What to do
Print out the data precisely as it appears here, with no pictures.

=====

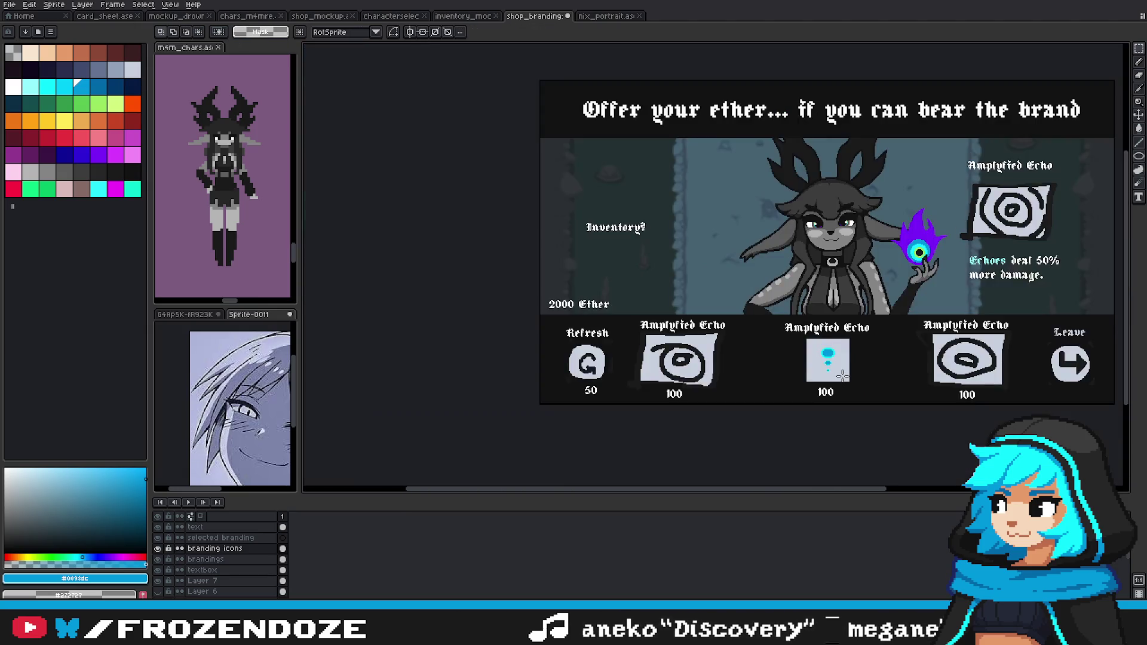
{"action": "scroll", "coordinate": [842, 354], "scroll_direction": "up", "scroll_amount": 4}
{"action": "left_click_drag", "start_coordinate": [886, 424], "coordinate": [877, 412]}
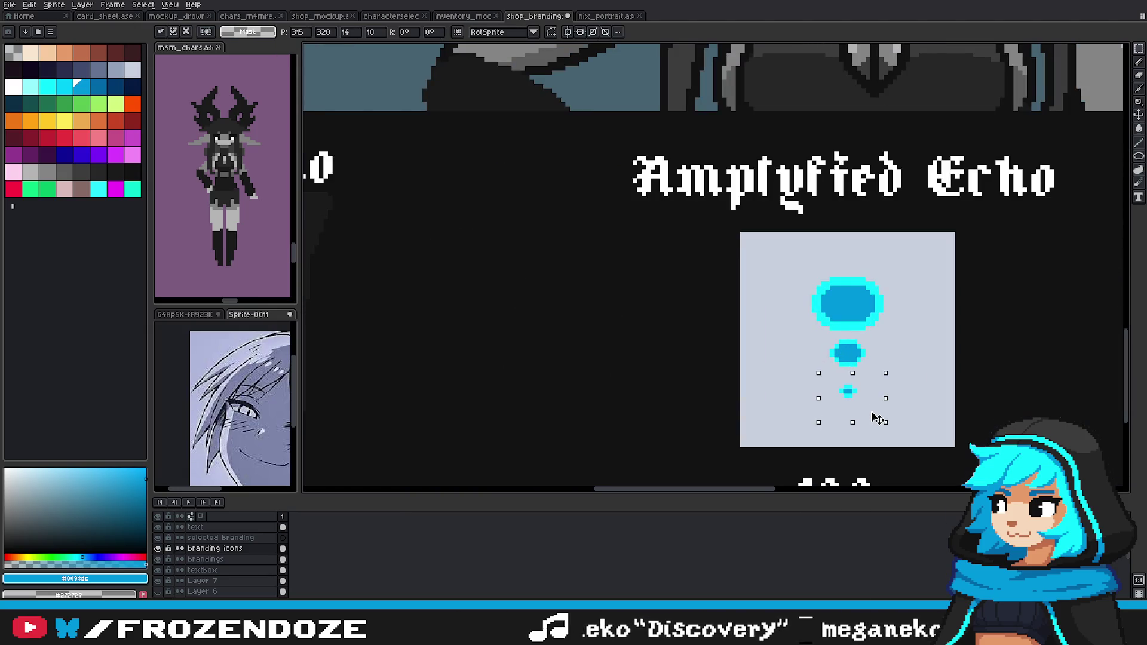
Step: Rotate the selected three-dot icon 90° so the dots run horizontally
{"action": "scroll", "coordinate": [878, 417], "scroll_direction": "down", "scroll_amount": 2}
{"action": "mouse_move", "coordinate": [814, 300]}
{"action": "left_mouse_down"}
{"action": "mouse_move", "coordinate": [941, 430]}
{"action": "mouse_move", "coordinate": [973, 367]}
{"action": "left_mouse_up"}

=====

Problem solution
{"action": "scroll", "coordinate": [842, 354], "scroll_direction": "up", "scroll_amount": 4}
{"action": "left_click_drag", "start_coordinate": [886, 424], "coordinate": [877, 412]}
Step: Rotate the selected three-dot icon 90° so the dots run horizontally
{"action": "scroll", "coordinate": [878, 417], "scroll_direction": "down", "scroll_amount": 2}
{"action": "mouse_move", "coordinate": [814, 300]}
{"action": "left_mouse_down"}
{"action": "mouse_move", "coordinate": [941, 430]}
{"action": "mouse_move", "coordinate": [973, 367]}
{"action": "left_mouse_up"}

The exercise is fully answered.